The 2002 review of Queen in the New York Times cites Aaliyah’s natural command of character in Romeo Must Die. Because QOD was released posthumously, audiences saw it as a tribute of sorts to the late and talented celebrity, with the Times review recalling how the Times Square preview crowd “raised the roof” when she made her first appearance more than thirty minutes into the film. But once the audience realized how little Aaliyah was actually used, the review claims “That same audience lapsed into bored silence,” later making this prediction: “Moviegoers may rush out of the theater before seeing the title card dedicating the film to her, which is a good thing. She deserved better.”

Unfriendliness

OK, so the movie is low-quality and campy, and pretty much an abomination to the memory of Aaliyah (who we still love, RIP). But perhaps part of what else makes this movie so unfriendly to viewers is the multiple and uneven storylines; one subplot is so confusing and convoluted that I didn’t even go into it here. It involves a whole other vampire family and a human who was born into it and put up for adoption and is now looking for someone to turn her into a vampire and it is just baffling.

Tendency to be introverted

Because everyone who I’ve talked to about this piece has said, “Wait, that vampire movie with Aaliyah? I think I saw that on TV once. Wasn’t it really bad?”

Queen of the Damned has been hiding its face in the shadows for too long!

Now that I’ve re-exposed all the trash everyone talked about Queen of the Damned, it must be feeling pretty bad about itself. But since I am a true product of the Toy Story generation and get the sense that all the spoons in my utensil drawer have emotions, I am going to pen an open letter to this movie and let it know what it meant to me when I was fifteen years old—and what it means to me now, in retrospect.
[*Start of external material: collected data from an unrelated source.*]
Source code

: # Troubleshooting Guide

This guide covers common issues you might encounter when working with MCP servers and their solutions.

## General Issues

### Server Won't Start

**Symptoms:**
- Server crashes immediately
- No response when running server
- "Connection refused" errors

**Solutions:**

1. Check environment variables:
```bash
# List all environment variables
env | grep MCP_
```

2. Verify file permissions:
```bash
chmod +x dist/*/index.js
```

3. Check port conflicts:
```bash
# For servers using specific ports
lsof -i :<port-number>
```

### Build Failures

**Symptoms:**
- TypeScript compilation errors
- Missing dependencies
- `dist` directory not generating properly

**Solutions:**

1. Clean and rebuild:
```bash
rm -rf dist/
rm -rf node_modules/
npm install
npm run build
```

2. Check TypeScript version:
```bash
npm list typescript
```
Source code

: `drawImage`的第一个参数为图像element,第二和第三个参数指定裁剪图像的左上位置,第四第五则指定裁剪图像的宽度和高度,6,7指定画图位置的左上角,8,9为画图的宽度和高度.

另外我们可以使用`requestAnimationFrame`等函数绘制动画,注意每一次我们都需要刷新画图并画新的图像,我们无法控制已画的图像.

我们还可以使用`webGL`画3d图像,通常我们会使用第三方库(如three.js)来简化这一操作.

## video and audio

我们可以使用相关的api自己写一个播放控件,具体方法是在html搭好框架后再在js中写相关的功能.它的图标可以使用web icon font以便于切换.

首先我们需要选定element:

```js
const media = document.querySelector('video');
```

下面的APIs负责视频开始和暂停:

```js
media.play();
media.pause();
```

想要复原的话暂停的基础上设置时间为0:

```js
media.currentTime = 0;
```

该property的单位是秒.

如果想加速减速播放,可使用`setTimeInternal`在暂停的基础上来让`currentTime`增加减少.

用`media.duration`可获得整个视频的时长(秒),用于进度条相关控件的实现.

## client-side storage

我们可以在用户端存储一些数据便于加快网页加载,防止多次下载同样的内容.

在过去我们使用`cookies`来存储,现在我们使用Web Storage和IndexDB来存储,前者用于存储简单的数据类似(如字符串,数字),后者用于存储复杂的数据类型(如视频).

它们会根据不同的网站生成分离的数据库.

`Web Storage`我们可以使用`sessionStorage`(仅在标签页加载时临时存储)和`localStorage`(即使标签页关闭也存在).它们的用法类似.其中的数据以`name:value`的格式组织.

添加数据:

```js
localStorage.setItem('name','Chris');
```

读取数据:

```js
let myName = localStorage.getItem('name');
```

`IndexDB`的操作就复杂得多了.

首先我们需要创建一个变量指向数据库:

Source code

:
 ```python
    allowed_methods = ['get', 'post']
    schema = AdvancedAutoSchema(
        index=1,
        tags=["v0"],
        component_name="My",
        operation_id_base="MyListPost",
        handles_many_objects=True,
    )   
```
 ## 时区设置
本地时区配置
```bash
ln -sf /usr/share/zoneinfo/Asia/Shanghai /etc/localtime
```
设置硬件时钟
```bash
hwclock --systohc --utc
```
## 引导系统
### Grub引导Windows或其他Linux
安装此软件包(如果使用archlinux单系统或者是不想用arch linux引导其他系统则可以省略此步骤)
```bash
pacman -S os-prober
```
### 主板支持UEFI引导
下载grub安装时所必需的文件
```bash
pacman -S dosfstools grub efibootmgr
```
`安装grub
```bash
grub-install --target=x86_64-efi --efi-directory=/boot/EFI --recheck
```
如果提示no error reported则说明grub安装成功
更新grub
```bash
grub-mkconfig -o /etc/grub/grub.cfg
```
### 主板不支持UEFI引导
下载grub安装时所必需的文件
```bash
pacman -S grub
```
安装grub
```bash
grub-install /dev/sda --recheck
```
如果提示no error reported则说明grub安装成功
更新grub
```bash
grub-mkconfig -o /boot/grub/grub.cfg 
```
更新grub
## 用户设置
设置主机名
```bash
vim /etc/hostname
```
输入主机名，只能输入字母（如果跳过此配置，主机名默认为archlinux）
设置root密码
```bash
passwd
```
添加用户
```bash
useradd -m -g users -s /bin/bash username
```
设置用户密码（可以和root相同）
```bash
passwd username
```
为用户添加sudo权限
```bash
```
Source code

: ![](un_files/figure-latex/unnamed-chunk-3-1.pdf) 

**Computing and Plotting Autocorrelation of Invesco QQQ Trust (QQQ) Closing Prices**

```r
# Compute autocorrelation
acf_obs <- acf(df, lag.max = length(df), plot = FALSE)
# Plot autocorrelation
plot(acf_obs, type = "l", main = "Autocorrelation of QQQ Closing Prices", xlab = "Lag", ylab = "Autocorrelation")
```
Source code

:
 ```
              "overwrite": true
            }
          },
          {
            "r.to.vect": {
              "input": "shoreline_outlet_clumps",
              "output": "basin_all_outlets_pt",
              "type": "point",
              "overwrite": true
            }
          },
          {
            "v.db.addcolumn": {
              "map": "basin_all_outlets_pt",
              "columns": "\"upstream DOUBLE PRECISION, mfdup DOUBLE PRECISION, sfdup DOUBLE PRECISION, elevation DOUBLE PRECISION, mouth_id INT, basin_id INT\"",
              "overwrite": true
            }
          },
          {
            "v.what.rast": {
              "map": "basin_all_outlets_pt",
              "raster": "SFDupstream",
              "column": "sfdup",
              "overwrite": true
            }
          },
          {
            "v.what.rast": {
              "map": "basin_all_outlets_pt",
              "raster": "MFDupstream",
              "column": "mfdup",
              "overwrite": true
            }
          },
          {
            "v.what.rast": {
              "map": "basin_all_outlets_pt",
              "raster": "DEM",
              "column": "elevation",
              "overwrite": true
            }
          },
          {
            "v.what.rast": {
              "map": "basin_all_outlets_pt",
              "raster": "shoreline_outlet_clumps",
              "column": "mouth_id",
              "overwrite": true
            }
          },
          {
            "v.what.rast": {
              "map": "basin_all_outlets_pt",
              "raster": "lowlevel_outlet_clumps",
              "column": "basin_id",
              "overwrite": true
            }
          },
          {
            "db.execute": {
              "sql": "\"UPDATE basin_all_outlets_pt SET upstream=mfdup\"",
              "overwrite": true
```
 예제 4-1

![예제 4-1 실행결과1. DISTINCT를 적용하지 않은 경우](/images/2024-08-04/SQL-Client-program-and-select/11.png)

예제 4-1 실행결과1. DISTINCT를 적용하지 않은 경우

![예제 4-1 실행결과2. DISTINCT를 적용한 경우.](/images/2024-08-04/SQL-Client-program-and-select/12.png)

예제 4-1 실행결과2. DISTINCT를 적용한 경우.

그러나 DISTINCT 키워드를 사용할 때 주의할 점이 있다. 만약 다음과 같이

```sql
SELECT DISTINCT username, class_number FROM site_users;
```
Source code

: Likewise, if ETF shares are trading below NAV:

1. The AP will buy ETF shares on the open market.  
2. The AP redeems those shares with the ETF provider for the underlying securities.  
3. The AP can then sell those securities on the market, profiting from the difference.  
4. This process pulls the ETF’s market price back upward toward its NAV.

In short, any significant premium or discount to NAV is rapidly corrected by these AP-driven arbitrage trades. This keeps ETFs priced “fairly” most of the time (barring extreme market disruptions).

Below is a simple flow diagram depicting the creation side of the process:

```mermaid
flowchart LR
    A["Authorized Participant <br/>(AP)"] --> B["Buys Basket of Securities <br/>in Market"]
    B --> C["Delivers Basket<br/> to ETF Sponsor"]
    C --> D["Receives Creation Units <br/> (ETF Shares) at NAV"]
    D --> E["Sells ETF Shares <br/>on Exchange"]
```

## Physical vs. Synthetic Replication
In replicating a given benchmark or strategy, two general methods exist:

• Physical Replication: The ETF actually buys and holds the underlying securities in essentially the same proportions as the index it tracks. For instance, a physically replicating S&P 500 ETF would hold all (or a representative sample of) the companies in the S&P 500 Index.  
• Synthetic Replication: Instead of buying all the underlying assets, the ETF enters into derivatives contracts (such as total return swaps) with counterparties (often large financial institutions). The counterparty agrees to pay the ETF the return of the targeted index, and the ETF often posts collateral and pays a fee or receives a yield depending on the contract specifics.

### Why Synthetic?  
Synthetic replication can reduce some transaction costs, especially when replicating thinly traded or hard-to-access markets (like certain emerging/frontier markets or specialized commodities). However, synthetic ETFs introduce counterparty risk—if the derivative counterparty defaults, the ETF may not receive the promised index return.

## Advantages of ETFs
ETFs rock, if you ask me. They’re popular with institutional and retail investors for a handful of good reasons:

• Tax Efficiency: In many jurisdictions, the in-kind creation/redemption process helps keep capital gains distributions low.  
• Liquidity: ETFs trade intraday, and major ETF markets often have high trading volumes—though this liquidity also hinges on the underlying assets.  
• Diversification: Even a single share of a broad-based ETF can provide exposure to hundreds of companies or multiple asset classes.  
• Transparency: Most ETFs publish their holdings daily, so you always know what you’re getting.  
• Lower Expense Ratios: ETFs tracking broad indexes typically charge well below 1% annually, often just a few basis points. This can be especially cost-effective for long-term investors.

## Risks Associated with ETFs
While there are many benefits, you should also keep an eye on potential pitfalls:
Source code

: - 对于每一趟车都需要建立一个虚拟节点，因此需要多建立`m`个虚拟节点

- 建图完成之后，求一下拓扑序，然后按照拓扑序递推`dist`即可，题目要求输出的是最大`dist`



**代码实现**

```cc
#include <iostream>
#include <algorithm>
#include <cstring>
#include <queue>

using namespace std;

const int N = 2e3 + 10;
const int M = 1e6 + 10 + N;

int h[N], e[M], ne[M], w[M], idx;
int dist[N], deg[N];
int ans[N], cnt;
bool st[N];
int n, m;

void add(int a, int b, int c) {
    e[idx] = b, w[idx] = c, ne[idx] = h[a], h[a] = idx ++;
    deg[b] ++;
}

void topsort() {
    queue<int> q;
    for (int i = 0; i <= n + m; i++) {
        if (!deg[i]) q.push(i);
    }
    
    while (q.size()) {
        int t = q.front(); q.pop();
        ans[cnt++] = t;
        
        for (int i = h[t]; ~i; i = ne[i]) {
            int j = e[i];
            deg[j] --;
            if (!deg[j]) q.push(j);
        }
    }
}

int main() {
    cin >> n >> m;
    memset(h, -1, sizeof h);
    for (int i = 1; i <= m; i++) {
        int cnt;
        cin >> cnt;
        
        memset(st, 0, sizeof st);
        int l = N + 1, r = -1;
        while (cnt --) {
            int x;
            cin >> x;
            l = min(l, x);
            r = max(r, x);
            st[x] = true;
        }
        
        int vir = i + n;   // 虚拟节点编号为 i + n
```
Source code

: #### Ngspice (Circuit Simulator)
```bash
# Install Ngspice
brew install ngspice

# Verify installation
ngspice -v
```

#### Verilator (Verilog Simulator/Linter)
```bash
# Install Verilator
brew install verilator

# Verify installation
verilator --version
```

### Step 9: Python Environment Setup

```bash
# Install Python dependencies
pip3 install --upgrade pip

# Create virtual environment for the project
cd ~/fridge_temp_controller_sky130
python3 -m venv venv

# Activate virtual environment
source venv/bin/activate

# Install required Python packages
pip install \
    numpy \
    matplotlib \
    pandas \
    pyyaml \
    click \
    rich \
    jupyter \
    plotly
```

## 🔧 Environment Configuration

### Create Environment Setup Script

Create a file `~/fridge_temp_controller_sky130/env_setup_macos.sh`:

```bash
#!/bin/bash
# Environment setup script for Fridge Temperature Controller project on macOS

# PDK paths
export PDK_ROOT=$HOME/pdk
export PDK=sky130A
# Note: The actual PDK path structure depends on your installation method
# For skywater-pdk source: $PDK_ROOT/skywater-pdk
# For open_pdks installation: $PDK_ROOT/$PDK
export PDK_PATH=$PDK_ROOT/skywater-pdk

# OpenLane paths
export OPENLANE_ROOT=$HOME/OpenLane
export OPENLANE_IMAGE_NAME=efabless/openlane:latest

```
Aaliyah, eating a heart out.
Aaliyah, eating a heart out.

Dear Queen of the Damned,

It’s been about twelve years since we were last together, and I am so glad that we’ve been reunited. Not just for the nu metal, which I have thoroughly enjoyed re-experiencing, but also for the reflection you’ve given me of the standards I once held for what makes a movie worth watching over and over again. You’ve shown me how far I’ve come, and I thank you for that.

Listen. It’s possible that at some stage your screenplay was written by a twelve-year-old; it’s true that your writing/dialogue is that underdeveloped. Perhaps you have plot holes the size of a Costco parking lot. Maybe the poor actors involved in the making of you walked away with a nice paycheck but less credibility. I can conceive of the notion that you are just a bad movie.

But you were more than that to Itoro and I when we were fifteen. You were our favorite thing to sit with on the weekend.

Itoro said you helped us dream, and that’s true. Not just about Stuart Townsend and his lily-white complexion that reminded me of an angel, but about stages and flying, and the general world outside our shitty small town.

And yes, I may understand now that Lestat is lily-white because he is supposed to be physically dead, and the fact that I ever found him attractive may be disturbing to me on some level. But when I watched you again, I also remembered that itch I felt to graduate, that desire I had to travel, that deep inner sadness and confusion validated by the music of your soundtrack and Lestat’s general weepiness.

You are the middle child of vampire movies, and coincidentally enough, Itoro and I were middle children, too. Maybe you just got us on some level that we couldn’t articulate yet. I don’t know. But you resonated with us, and for that I thank you. It was very good to see you again.

And, Aaliyah, once more, RIP. We still love you.